As we approach International Women’s Day on March 8th, the overall women in tech landscape in India is shifting from basic digital literacy to high-end AI leadership. As per a recent report called ‘Wired for Impact’ by Kaalari Capital revealed that women currently represent one in five professionals in India’s technology workforce, a figure projected to quadruple by 2027, with over 3.3 lakh women expected to hold AI roles. Moreover, 41% of women technologists now prefer AI/ML as their career track, signalling a major shift in gender representation in deeptech.
Women are steadily strengthening their footprint across next-generation technology roles. They now account for 15% of doctoral candidates in Generative AI and are shaping enterprise applications through prompt engineering, while also making up one in four MCA cybersecurity students focused on AI-led threat detection. Participation is even stronger in AI-driven data analytics and business intelligence, where women represent nearly 30–35%, turning complex data into predictive insights.
At the same time, as 2026 sharpens the focus on Responsible AI, they are increasingly at the forefront of ethical AI and governance, addressing bias, privacy, and inclusivity to ensure AI systems are fair, secure, and future-ready.
To support these roles and ensure long-term career growth, here are the top five skills to acquire:
- Prompt Engineering & Design: Moving beyond simple queries to architecting ‘Prompt Chains’. This is the baseline skill for any role integrated with Large Language Models (LLMs).
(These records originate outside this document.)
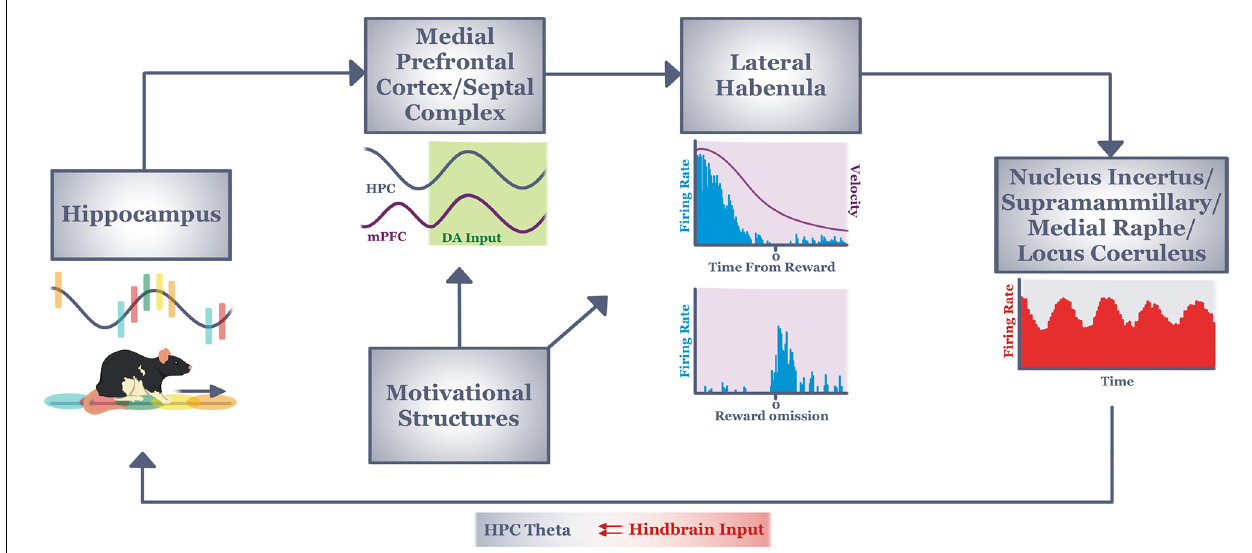
FIGURE 2 | Information flow through our hypothesized circuit (see text) that mediates context-dependent response flexibility during active navigation. Context information from the hippocampus (in the form of place field sequences) informs decision processes of the medial prefrontal cortex and septal complex via reward-modulated theta coherence. The output of this memory/decision system integrates with motivational information in the lateral habenula. Lateral habenula neurons integrate this information over many seconds to discharge tonically (to encode current behavioral state, or velocity) or phasically (to encode short duration stimuli/events such as reward outcome). Both types of signals are driven by motivational, memory and decision processing (see text). The output of lateral habenula is hypothesized to provide a signal to hindbrain regions known to regulate hippocampal theta. In this way, the lateral habenula may establish/maintain a neural state in hippocampus that encourages the increased attention and exploratory tendencies needed for animals to respond flexibly to changing task conditions. DA, dopamine; HPC, hippocampus; mPFC, medial prefrontal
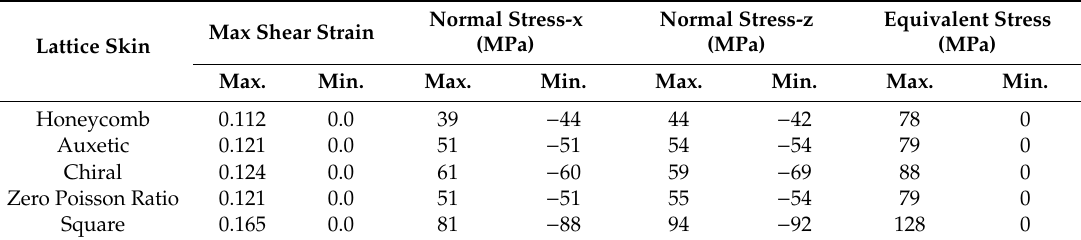
Table 3. Flexible skin models’ mechanical properties for the step morphing case.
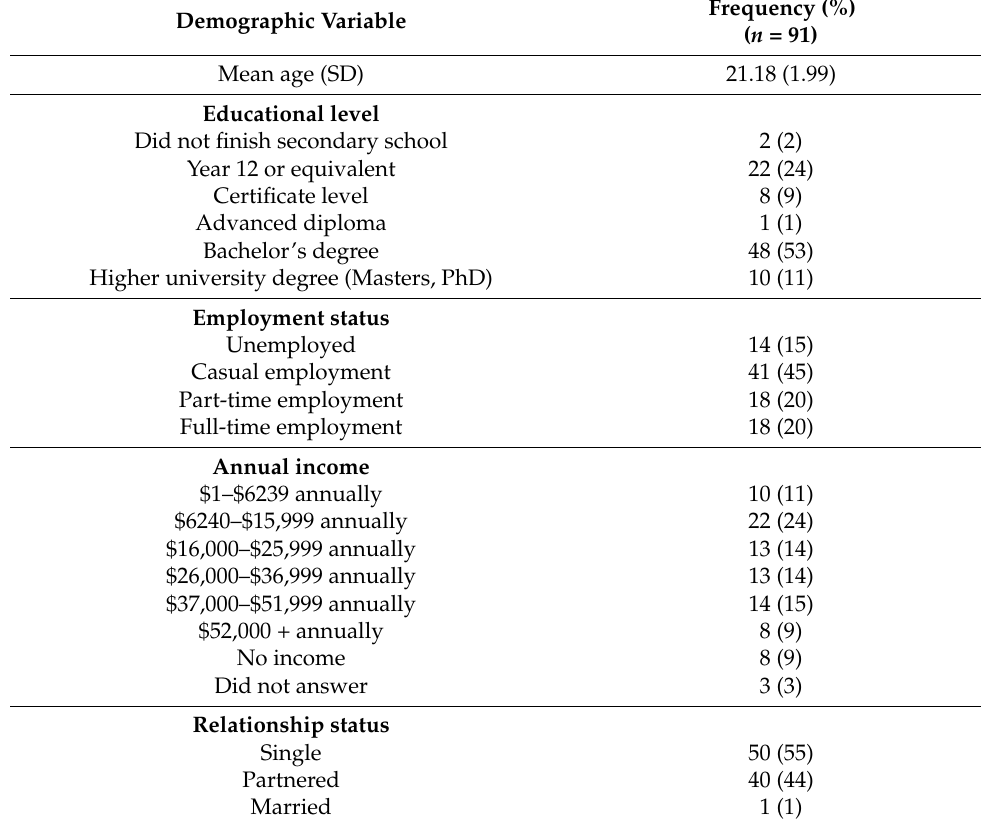
Table 1. Demographic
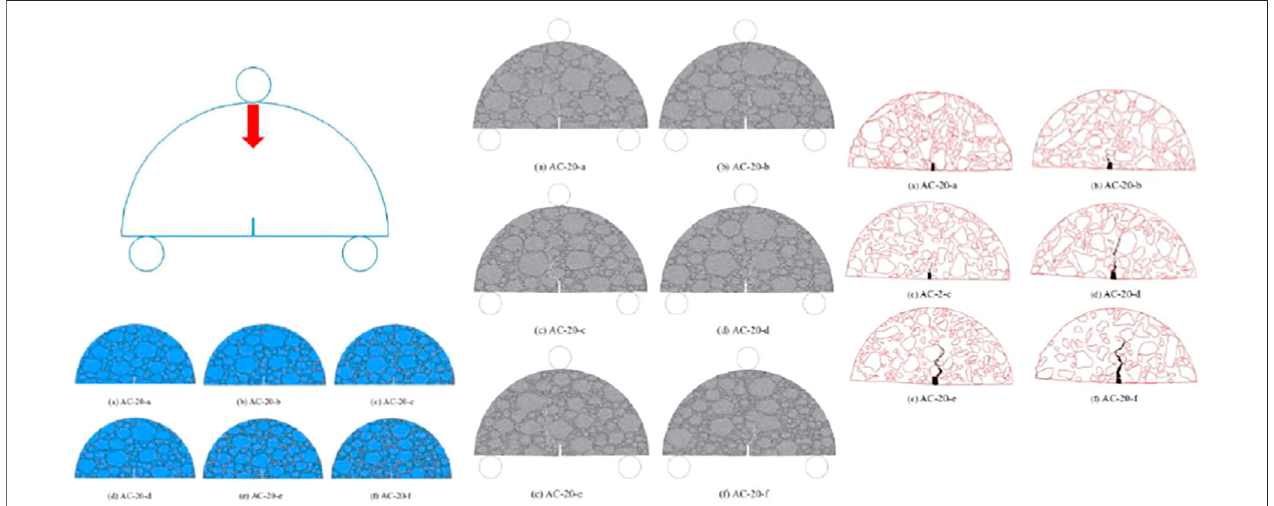
FIGURE 9 | SCB digital samples, loading setting and deformations of the asphalt mixtures (Liang et al., 2021; Nian et al., 2021).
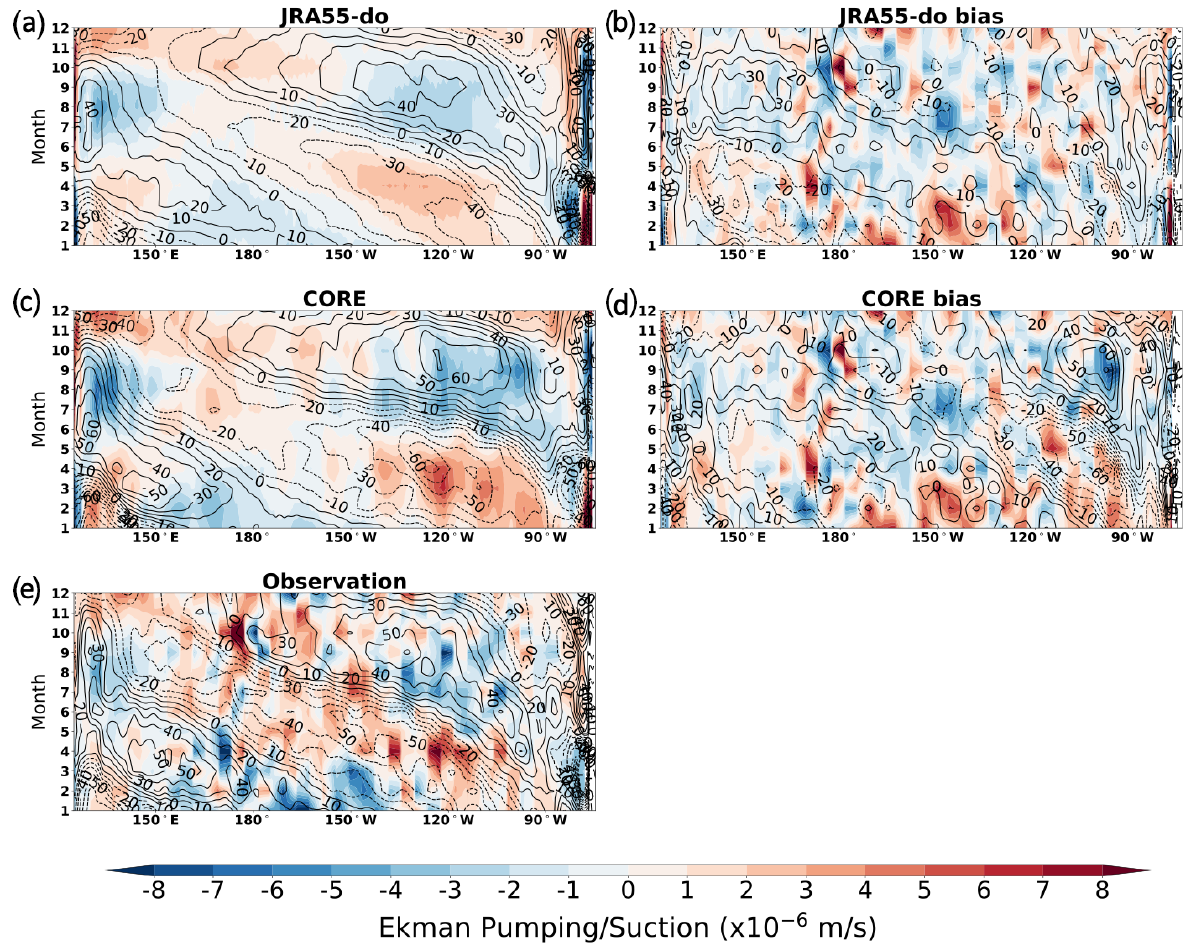
Figure 17. Hovmöller diagram of monthly climatology with mean state removed showing the meridional mean (2 to 10 ◦ N) DSL (contour in mm) and derived Ekman pumping/suction (shading) in (a) JRA55-do-forced simulation and (b) the associated bias, and in the (c) CORE- forced simulation and (d) the associated bias. (e) The DSL (contour in mm) from CMEMS and derived Ekman pumping/suction (shading) from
- Data Storytelling & Visualization: AI can crunch the numbers, but the ability to interpret patterns and communicate them to stakeholders remains a high-value human skill. Within NIIT’s analytics pathways, a specialized track on AI-assisted Data Storytelling can combine tools like Power BI/Tableau with GenAI-driven narrative generation.
- No-Code AI Automation: Learning to build workflows using tools that connect AI platforms (like integrating a chatbot with CRM) without needing deep coding knowledge.
- AI Ethics & Compliance: Understanding data privacy laws and ethical frameworks. As India implements stricter AI regulations, experts who can audit models for bias will be in high demand. NIIT’s cybersecurity and risk programs can expand to include AI Governance, Bias Auditing, and Responsible AI Frameworks, aligned with evolving Indian regulatory norms.
- Human-AI Collaboration (Augmented Intelligence): The ability to design workflows where AI handles the routine, and humans handle the “edge cases” and final decision-making.